Recorded data:
--*--
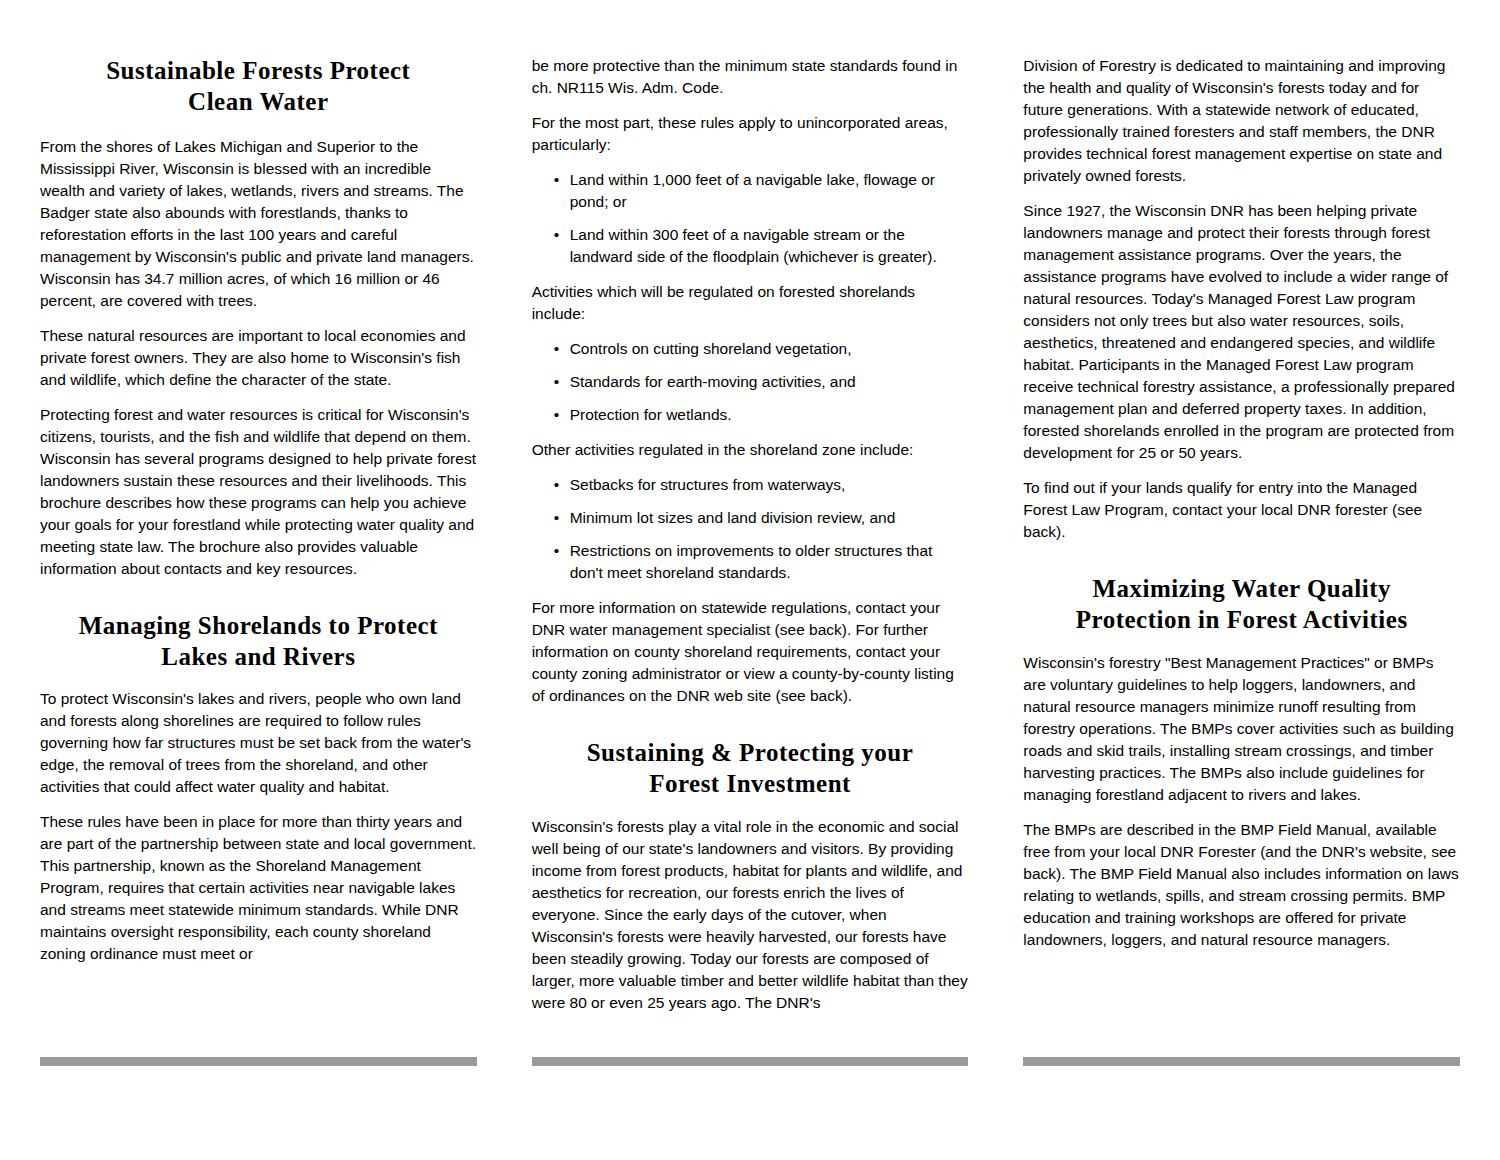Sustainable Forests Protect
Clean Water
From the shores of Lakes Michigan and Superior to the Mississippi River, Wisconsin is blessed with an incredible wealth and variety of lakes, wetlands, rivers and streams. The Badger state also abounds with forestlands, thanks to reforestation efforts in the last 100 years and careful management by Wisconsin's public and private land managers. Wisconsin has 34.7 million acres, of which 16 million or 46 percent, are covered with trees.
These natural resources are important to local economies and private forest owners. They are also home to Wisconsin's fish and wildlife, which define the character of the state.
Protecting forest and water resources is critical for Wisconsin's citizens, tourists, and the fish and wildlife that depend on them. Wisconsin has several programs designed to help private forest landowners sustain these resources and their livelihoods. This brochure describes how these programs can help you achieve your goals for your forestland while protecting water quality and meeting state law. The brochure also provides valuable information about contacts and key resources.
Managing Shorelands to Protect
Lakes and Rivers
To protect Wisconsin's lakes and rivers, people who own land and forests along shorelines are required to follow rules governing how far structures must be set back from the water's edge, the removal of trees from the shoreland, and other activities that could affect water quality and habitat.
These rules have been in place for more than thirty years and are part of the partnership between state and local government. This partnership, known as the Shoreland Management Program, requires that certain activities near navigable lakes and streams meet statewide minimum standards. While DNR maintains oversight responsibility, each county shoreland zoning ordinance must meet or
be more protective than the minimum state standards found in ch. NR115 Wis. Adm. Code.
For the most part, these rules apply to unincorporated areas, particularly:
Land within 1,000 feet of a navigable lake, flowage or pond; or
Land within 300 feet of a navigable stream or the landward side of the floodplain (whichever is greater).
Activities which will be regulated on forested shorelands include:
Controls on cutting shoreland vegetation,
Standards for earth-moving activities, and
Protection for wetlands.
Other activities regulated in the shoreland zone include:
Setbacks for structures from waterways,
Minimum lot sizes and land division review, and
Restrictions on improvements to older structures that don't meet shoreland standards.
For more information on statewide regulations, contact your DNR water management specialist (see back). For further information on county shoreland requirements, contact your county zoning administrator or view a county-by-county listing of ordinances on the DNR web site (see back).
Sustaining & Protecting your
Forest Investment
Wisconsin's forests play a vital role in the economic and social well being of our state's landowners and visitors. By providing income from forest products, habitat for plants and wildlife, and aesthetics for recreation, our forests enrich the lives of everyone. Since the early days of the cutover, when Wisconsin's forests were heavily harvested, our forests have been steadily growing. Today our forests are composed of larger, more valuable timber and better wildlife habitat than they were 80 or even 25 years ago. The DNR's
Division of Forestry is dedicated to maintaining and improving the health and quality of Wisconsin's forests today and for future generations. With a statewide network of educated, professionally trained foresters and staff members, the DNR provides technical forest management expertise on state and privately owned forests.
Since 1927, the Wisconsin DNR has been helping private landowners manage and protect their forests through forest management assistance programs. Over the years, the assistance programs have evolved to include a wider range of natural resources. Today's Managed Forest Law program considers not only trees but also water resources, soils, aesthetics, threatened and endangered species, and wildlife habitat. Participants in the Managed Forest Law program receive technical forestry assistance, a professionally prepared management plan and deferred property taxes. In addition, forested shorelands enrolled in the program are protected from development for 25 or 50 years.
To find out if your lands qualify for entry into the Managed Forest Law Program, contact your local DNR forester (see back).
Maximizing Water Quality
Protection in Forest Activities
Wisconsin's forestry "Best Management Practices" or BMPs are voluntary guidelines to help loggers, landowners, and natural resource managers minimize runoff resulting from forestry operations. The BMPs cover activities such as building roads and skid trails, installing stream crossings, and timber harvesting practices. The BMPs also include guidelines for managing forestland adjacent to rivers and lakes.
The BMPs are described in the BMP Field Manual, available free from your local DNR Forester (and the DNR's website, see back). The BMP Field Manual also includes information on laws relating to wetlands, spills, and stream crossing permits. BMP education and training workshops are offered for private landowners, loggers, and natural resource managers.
--*--
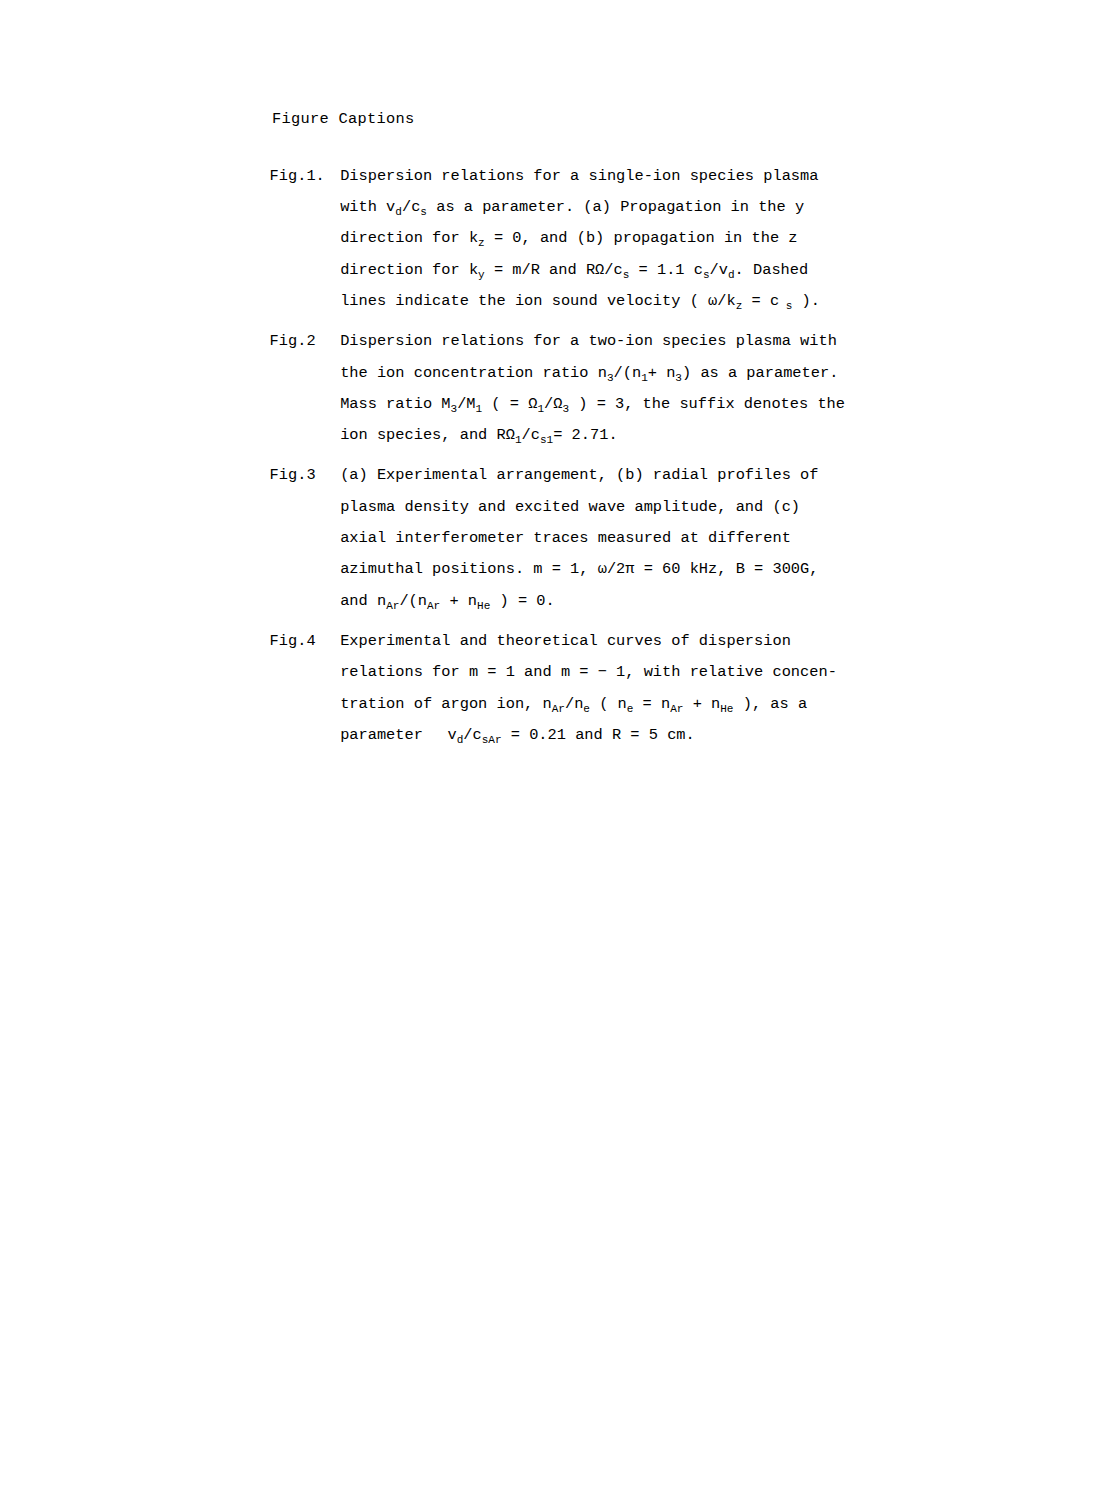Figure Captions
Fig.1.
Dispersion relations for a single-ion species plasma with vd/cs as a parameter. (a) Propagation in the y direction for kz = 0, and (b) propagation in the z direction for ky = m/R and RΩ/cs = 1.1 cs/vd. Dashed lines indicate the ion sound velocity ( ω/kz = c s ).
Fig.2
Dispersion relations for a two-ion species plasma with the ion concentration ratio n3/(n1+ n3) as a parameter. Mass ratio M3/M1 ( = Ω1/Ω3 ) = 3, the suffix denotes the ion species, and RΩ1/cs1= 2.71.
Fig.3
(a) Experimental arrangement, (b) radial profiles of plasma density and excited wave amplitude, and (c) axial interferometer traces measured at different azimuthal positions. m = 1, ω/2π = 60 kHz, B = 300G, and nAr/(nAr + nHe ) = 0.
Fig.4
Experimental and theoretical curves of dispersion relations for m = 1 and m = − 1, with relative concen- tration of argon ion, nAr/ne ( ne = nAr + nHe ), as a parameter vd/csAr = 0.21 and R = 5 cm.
--*--
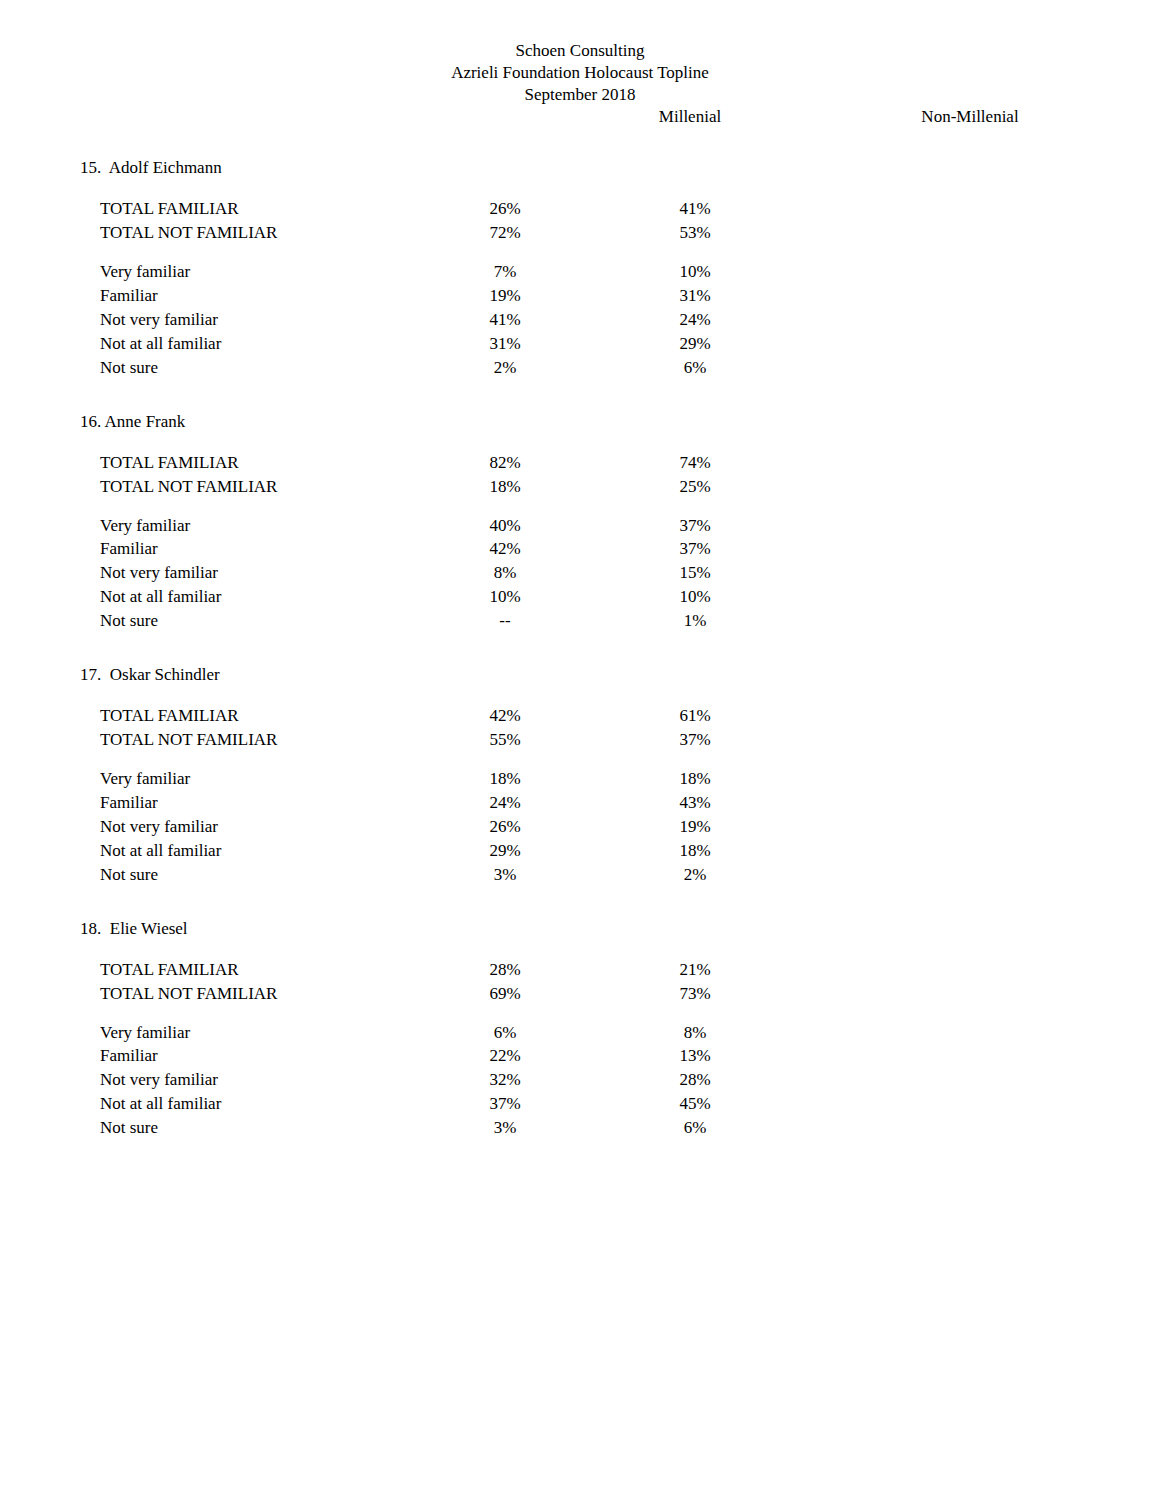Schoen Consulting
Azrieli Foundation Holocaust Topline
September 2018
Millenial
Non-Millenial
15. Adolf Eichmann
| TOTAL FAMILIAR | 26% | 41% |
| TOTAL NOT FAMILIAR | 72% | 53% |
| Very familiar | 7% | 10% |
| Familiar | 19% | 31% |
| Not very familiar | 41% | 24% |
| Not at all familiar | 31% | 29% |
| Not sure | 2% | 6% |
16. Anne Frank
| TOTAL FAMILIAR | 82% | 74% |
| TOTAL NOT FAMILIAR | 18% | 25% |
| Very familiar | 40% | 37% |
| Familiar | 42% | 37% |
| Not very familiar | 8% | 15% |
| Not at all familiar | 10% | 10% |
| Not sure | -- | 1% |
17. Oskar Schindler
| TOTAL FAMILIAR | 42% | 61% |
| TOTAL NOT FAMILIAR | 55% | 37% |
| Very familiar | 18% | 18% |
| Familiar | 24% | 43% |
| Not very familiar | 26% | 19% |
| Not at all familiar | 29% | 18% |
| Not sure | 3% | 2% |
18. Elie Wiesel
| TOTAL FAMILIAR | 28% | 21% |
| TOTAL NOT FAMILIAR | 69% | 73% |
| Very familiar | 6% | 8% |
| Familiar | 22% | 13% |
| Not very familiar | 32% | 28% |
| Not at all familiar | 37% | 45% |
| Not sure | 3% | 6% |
--*--
# [Work request]
The answer must be the part of the records that opens with the line containing "Sustainable Forests Protect" and closes with the line containing "To protect Wisconsin's", reproduced exactly, with no pictures.

# [Response to the task]
Sustainable Forests Protect
Clean Water
From the shores of Lakes Michigan and Superior to the Mississippi River, Wisconsin is blessed with an incredible wealth and variety of lakes, wetlands, rivers and streams. The Badger state also abounds with forestlands, thanks to reforestation efforts in the last 100 years and careful management by Wisconsin's public and private land managers. Wisconsin has 34.7 million acres, of which 16 million or 46 percent, are covered with trees.
These natural resources are important to local economies and private forest owners. They are also home to Wisconsin's fish and wildlife, which define the character of the state.
Protecting forest and water resources is critical for Wisconsin's citizens, tourists, and the fish and wildlife that depend on them. Wisconsin has several programs designed to help private forest landowners sustain these resources and their livelihoods. This brochure describes how these programs can help you achieve your goals for your forestland while protecting water quality and meeting state law. The brochure also provides valuable information about contacts and key resources.
Managing Shorelands to Protect
Lakes and Rivers
To protect Wisconsin's lakes and rivers, people who own land and forests along shorelines are required to follow rules governing how far structures must be set back from the water's edge, the removal of trees from the shoreland, and other activities that could affect water quality and habitat.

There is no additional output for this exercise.